## INPUT DATA
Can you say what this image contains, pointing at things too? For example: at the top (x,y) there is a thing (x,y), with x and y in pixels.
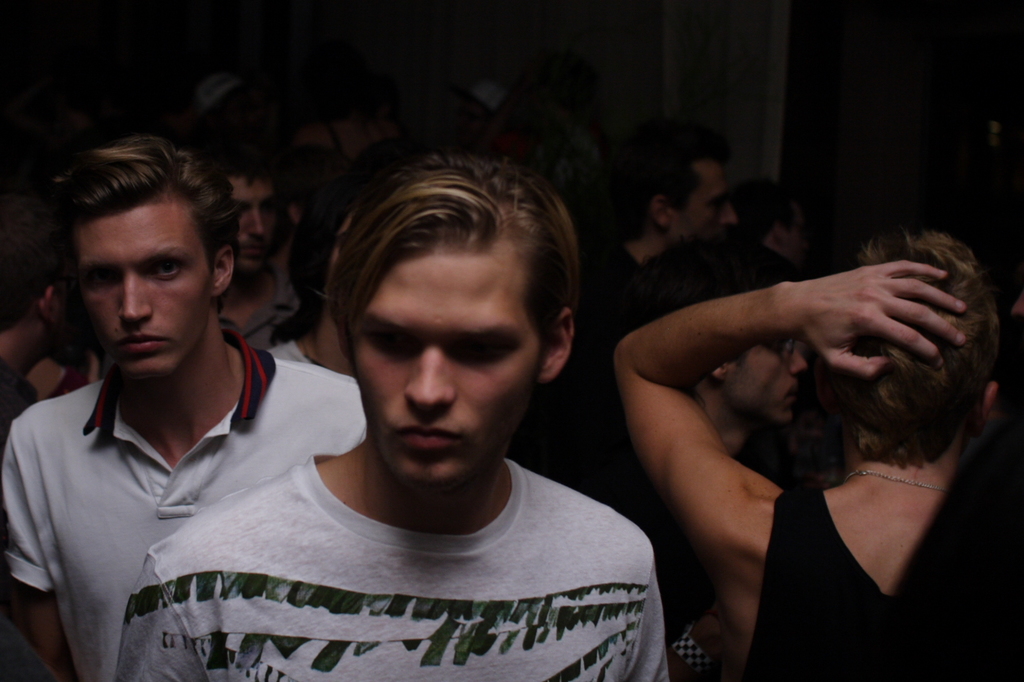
In this image in front (96,663) there are people (387,214). In the background of the image (716,79) there is a wall (700,83).
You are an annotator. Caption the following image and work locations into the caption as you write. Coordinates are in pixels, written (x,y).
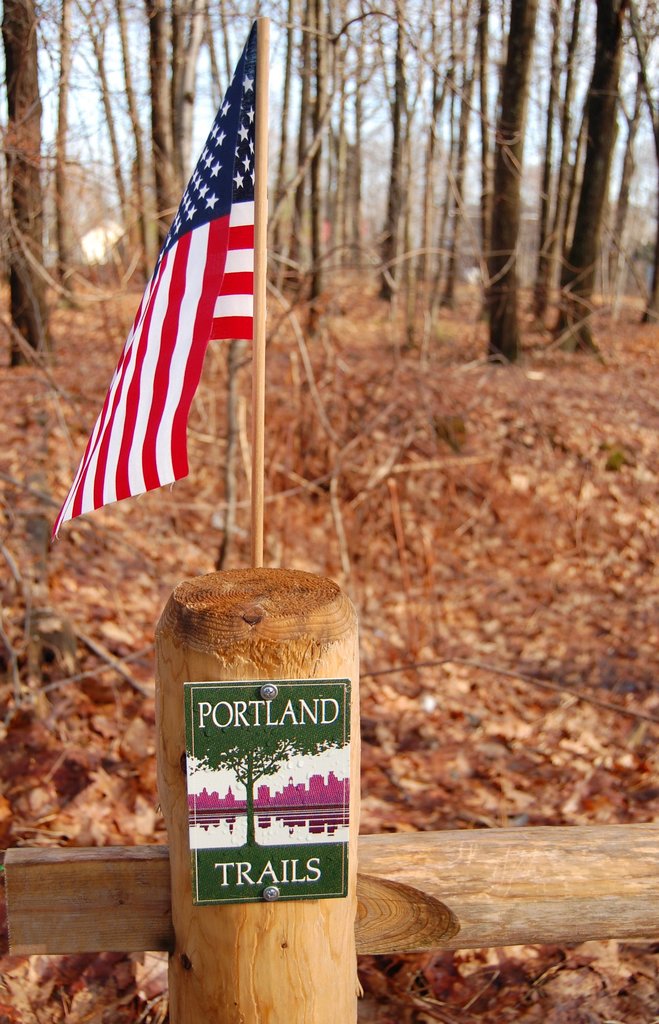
In front of the image there is a flag (222,209) and a name board (287,770) on the wooden fence (288,824), behind the fence (293,855) there are trees (310,110) there are dry leaves (284,428) on the surface (83,555).
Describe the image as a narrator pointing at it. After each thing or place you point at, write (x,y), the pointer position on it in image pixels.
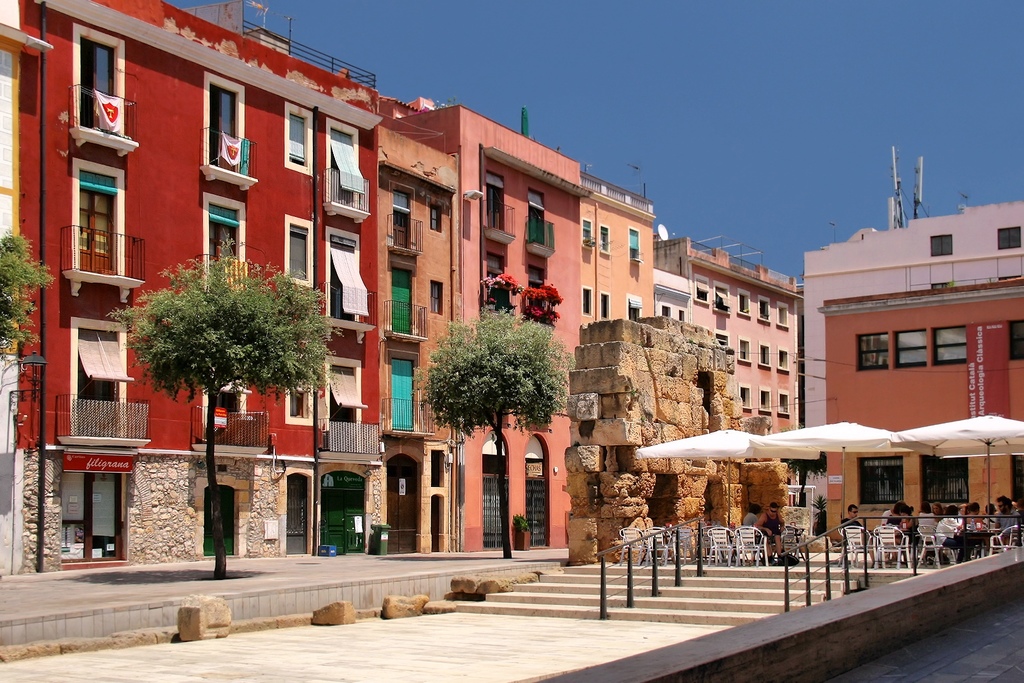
This is an outside. On the right side (947,538) there are few people (958,537) sitting on the chairs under the umbrellas (780,448) and also I can see few stairs (722,601) and railings (630,551). On the left side (123,339) there are few buildings (373,240) and trees (460,390). At the top of the image (714,71) I can see the sky (751,58). At the bottom (289,615) there are some stones (404,614) on the ground (337,644).
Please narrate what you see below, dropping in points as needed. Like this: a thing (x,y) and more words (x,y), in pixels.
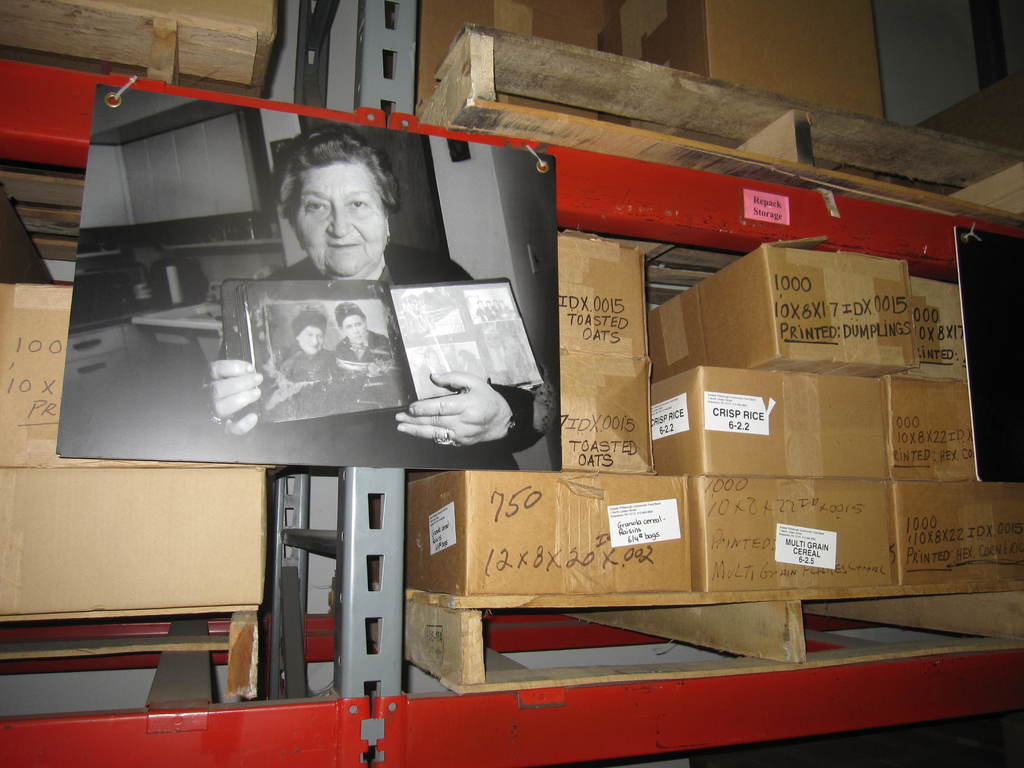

## YOUR OBJECTIVE
Leaving every picture out, repeat each line of the material exactly.

## WRITTEN SOLUTION
Can you say what this image contains, pointing at things too? For example: at the top (x,y) there is a thing (x,y), with x and y in pixels.
In this image in front (96,663) there are people (387,214). In the background of the image (716,79) there is a wall (700,83).
You are an annotator. Caption the following image and work locations into the caption as you write. Coordinates are in pixels, written (x,y).
In front of the image there is a flag (222,209) and a name board (287,770) on the wooden fence (288,824), behind the fence (293,855) there are trees (310,110) there are dry leaves (284,428) on the surface (83,555).
Describe the image as a narrator pointing at it. After each thing or place you point at, write (x,y), the pointer position on it in image pixels.
This is an outside. On the right side (947,538) there are few people (958,537) sitting on the chairs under the umbrellas (780,448) and also I can see few stairs (722,601) and railings (630,551). On the left side (123,339) there are few buildings (373,240) and trees (460,390). At the top of the image (714,71) I can see the sky (751,58). At the bottom (289,615) there are some stones (404,614) on the ground (337,644).
Please narrate what you see below, dropping in points as needed. Like this: a thing (x,y) and more words (x,y), in pixels.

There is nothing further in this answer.